Death at a Funeral, a scant three years after the British version, is tantamount to a summer-stock production in Cleveland, a black comedy made over into a black comedy, or more distinctly a dark comedy made over into an African-American comedy. Beyond the casting of Chris Rock, Martin Lawrence, Tracy Morgan, Regina Hall, Zoë Saldaña, Loretta Devine, Danny Glover, et al., it has been only sporadically African-Americanized in the script (“The catfish nuggets are to die for”), and it has been plain old Americanized mainly in the grossness of the toilet humor.

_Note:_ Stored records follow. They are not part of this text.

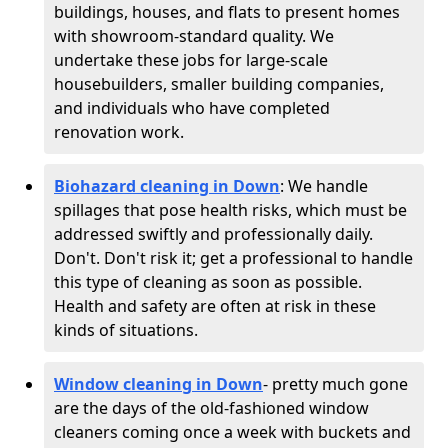
buildings, houses, and flats to present homes
with showroom-standard quality. We
undertake these jobs for large-scale
housebuilders, smaller building companies,
and individuals who have completed
renovation work.
Biohazard cleaning in Down
: We handle
spillages that pose health risks, which must be
addressed swiftly and professionally daily.
Don't. Don't risk it; get a professional to handle
this type of cleaning as soon as possible.
Health and safety are often at risk in these
kinds of situations.
Window cleaning in Down
- pretty much gone
are the days of the old-fashioned window
cleaners coming once a week with buckets and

Who could ever have foreseen that director Neil LaBute, the contemporary cinema’s iciest misanthrope, would stoop to poop jokes to bring down the house? Among the few white faces in the crowd, dinky Peter Dinklage reprises with total authority his role from the original, sort of like a Broadway headliner re-upping for the road company, and James Marsden intrepidly negotiates the bumps and curves of a bad acid trip.